Altamusica
Vincent GUILLEMIN
 
Korngold: Die tote Stadt, Bayerische Staatsoper, ab 18. November 2019
 
Mort à Munich
Nouvelle production de Die tote Stadt de Korngold dans une mise en scène de Simon Stone et sous la direction de Kirill Petrenko à l’Opéra de Munich.

Coproduite avec Bâle, la mise en scène de Simon Stone pour La Ville morte de Korngold actualise le propos par le biais d’un traitement schizophrénique et de références cinématographiques. Peu couverte en Suisse, la production est remise en lumière à Munich par la prise de rôle de Jonas Kaufmann et la direction très détaillée de Kirill Petrenko.


Composé par un jeune homme de vingt-trois ans La Ville morte est déjà un chef-d’œuvre. Créé en même temps à Cologne et Hambourg en 1920, avant d’être quelque peu mis de côté, l’ouvrage revient ces dernières années dans le monde entier autant qu’en Allemagne, où après Francfort et plus récemment Dresde, il bénéficie d’un regain de visibilité cette saison grâce à la prise de rôle de Jonas Kaufmann à Munich.

Annoncé par lui parmi quatre rôles à venir, Paul était le plus tendu, et donc le meilleur pour préparer le ténor à Tristan, dont on sait que la Bayerische Staatsoper a prévu une nouvelle production la saison prochaine. Au moins, Kaufmann ne reste-t-il ici jamais sur la réserve et évite-t-il la surutilisation de sa mezza-voce, pour un acte I difficile et souvent à la limite de la justesse, mais toujours porté par une véritable ferveur. Plus doux, les deux suivants conviennent mieux à sa voix et à son timbre, splendide dans le duo et l’air final.

En véritable bête de scène, tout particulièrement dans la poursuite labyrinthique de l’acte médian sur le plateau tournant de Ralph Myers, Kaufmann trouve face à lui une superbe artiste par le charisme de Marlis Petersen. La soprano, très souvent intégrée aux productions dirigées par Kirill Petrenko depuis Lulu dans cette même salle, tient avec sa fougue habituelle une Marietta séduisante autant que provocante.

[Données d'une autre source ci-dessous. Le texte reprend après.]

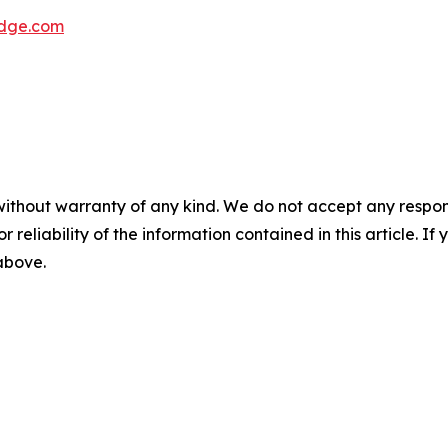
dge.com
without warranty of any kind. We do not accept any responsib
r reliability of the information contained in this article. I
 above.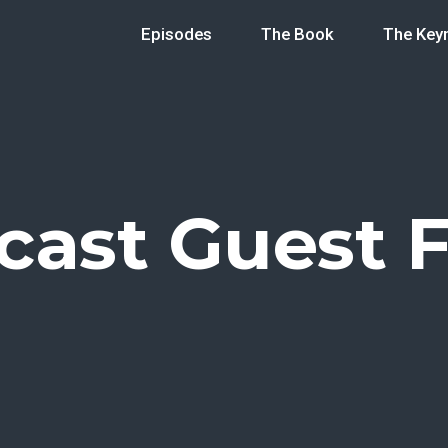
Episodes
The Book
The Key
cast Guest 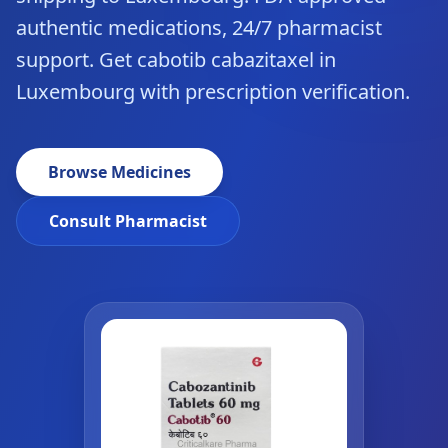
authentic medications, 24/7 pharmacist
support. Get cabotib cabazitaxel in
Luxembourg with prescription verification.
Browse Medicines
Consult Pharmacist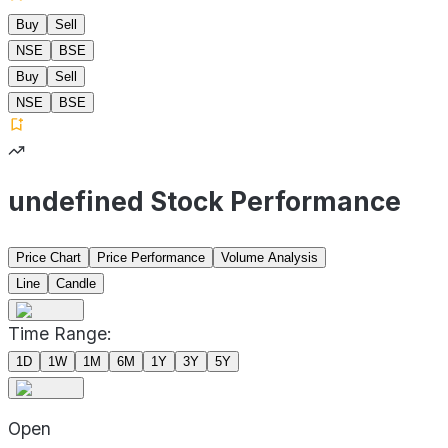
Buy
Sell
NSE
BSE
Buy
Sell
NSE
BSE
undefined Stock Performance
Price Chart
Price Performance
Volume Analysis
Line
Candle
Time Range:
1D
1W
1M
6M
1Y
3Y
5Y
Open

Elle trouve ici un superbe aplomb, en malade lorsqu’elle se trouve en habit d’hôpital, le crâne rasé afin de remettre lorsqu’elle le souhaite la perruque des cheveux de la morte dont elle est la copie. Plus terne, le Frank d’Andrzej Filonczyk marque moins, là où l’on préfère la Brigitta plus vaillante de Jennifer Johnson ainsi que ses deux amies, très attirantes Juliette de Mirjam Mesak et Lucienne de Corinna Scheurle. Le chœur n’est pas en reste, surtout celui des enfants, excellemment préparé et intégré à la scène.

Dans un mélange d’années 1980 (les costumes de Mel Page et la chambre de Polaroïd en guise de mausolée de Marie) et d’années 2000 au regard de l’écran plat du salon, la proposition de Simon Stone utilise l’idée de la maladie et de quelques références cinématographiques – les affiches de Blow Up, de Pierrot le Fou. De ces liens servant comme chez Warlikowski de toile de fond ressort une action resserrée sur les deux amants et une intéressante proposition sur la schizophrénie et le rapport au réel, bien développés par les doubles de Marie et l’incertitude de nombreuses situations.

Mais pour s’accorder parfaitement à cette vision, il aurait fallu une direction soit tendue et noire, soit très anguleuse, à l’opposé de celle seulement magnifique de clarté et de détails de Kirill Petrenko. Dès l’ouverture, le chef traite surtout le matériau symphonique de Korngold dans son caractère étincelant, comme s’il s’agissait d’une partition de Schreker. On oublie donc l’émotion et l’élan global, pour une mise en avant d’instants souvent magnifiques pris isolément, avec un Bayerisches Staatsorchester étalant ses meilleures couleurs.

En cette soirée où l’on vient d’apprendre la mort du grand chef de l’Orchestre de la Radio bavaroise Mariss Jansons, la musique de cette Ville morte reste pour tous un sublime lien à la vie.